Natural Horsemanship also reminds us that effective HRD leadership and co-regulation both depend on mutual vulnerability (Nef, 1999). The horseman must relinquish the illusion of control, trusting that guidance will arise from shared rhythm. Similarly, leaders must risk openness—acknowledging uncertainty, receiving feedback, and adapting in the moment. This vulnerability is not weakness; it is the precondition for authentic connection (Zak, 2018).
From a systems perspective, co-regulation extends beyond dyads to the organizational field itself. Cultures, like individuals, can be either coherent or dysregulated. HRD professionals, as organizational developers, serve as “regulators of regulators,” helping leaders diagnose emotional climates and restore alignment through dialogue, restorative practices, and transparent communication (Gilley et al., 2011; Turner & Baker, 2018). Just as a seasoned horseman senses imbalance within the herd, HRD practitioners cultivate field awareness—a perceptual sensitivity to the undercurrents of fear, fatigue, or disengagement that destabilize collective functioning.
The essential insight from Natural Horsemanship for HRD is this: leadership effectiveness originates in embodied awareness and extends relationally. Co-regulation transforms leadership from a unidirectional act of influence into a mutual process of shared sentience. When leaders embody this principle, organizations move as herds do—fluid, responsive, and resilient.
Conclusion: The Sentience of Leadership
To stand before a horse is to stand before truth. One cannot fake calm, mask fear, or disguise intent. The horse reads the nervous system as openly as a book. Its feedback is immediate, unfiltered, and compassionate in its honesty. For the reflective leader, this encounter is revelatory: it exposes that leadership is not primarily about message, strategy, or charisma—it is about the embodied state. The sentience of the horse invites a reconceptualization of leadership as an emergent property of relationship rather than a possession of the individual. Leadership occurs in the spaces between beings, in the rhythms of mutual perception and emotional exchange. It is, fundamentally, a sentient phenomenon—a dance of awareness where biology and (sub)conscience intertwine.
This signals a conceptually important point for HRD. That traditional leadership frameworks miss the essence of transformation because they treat development as a cognitive or behavioral exercise—something to be learned about rather than lived through. What is often absent is the reciprocal embodiment of sentience: the understanding that leadership emerges from our capacity to sense, regulate, and respond within living systems. The horse exposes this omission with clarity. In the herd, leadership flows through attuned presence—passing fluidly to whoever embodies calm coherence. The strongest do not lead through control but through the stability they generate in others. This reframes HRD leadership development as a practice of relational regulation and embodied awareness, where transformation is born from entrusted sentience.
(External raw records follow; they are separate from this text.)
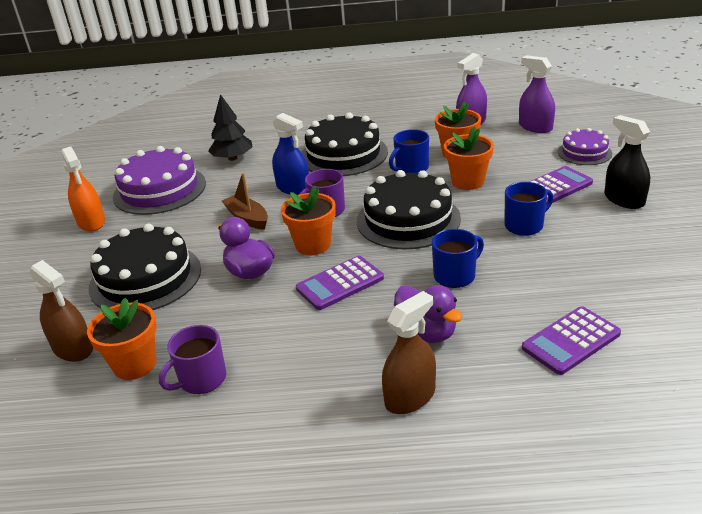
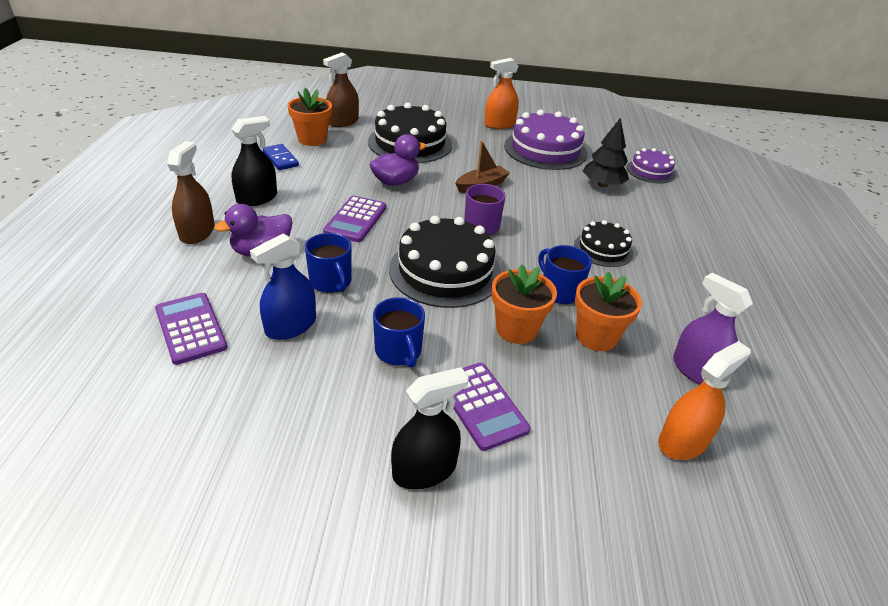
camera: 90 degrees right, 5 degrees up
purple mug [159,325,226,394] -> blue domino [263,144,299,170]
blue spray bottle [272,113,309,195] -> blue spray bottle moved to [250,233,316,340]
orange flower pot [281,186,336,255] -> none
purple calculator [296,256,384,310] -> purple calculator turned 135 degrees counterclockwise [323,196,386,242]
black cake [301,113,388,176] -> black cake [574,220,633,267], size x0.56
brown spray bottle [382,291,436,414] -> brown spray bottle turned 135 degrees counterclockwise [167,141,215,244]
purple spray bottle [519,55,555,133] -> orange spray bottle [658,341,751,460]
purple cake [558,128,612,165] -> purple cake moved to [627,148,676,183]
none -> black spray bottle [231,116,277,206]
Natural Horsemanship is not about training horses; it is about refining humanity. It reminds us that every act of leadership is an act of learning, every interaction an experiment in trust. When leaders engage others as sentient partners—whether colleagues, communities, or creatures—they embody the deepest aim of HRD: to expand the human capacity to relate ethically, adaptively, and compassionately within the web of life. Natural Horsemanship restores leadership. It returns leadership to its oldest truth: relationship over control, resonance over authority, connection over command. And it calls upon HRD to cultivate leaders who, like the skilled horseman, understand that mastery is not measured by control but connection.
Footnotes
Funding
The author received no financial support for the research, authorship, and/or publication of this article.
Declaration of Conflicting Interests
The author declared no potential conflicts of interest with respect to the research, authorship, and/or publication of this article.